Data records ::
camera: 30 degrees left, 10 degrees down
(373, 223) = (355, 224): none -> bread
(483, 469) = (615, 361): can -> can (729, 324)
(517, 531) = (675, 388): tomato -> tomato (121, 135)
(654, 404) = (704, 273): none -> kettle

The problem :: Go through the lines of the material, counting those with the word "none"; afterward give only the total.

Solution :: 2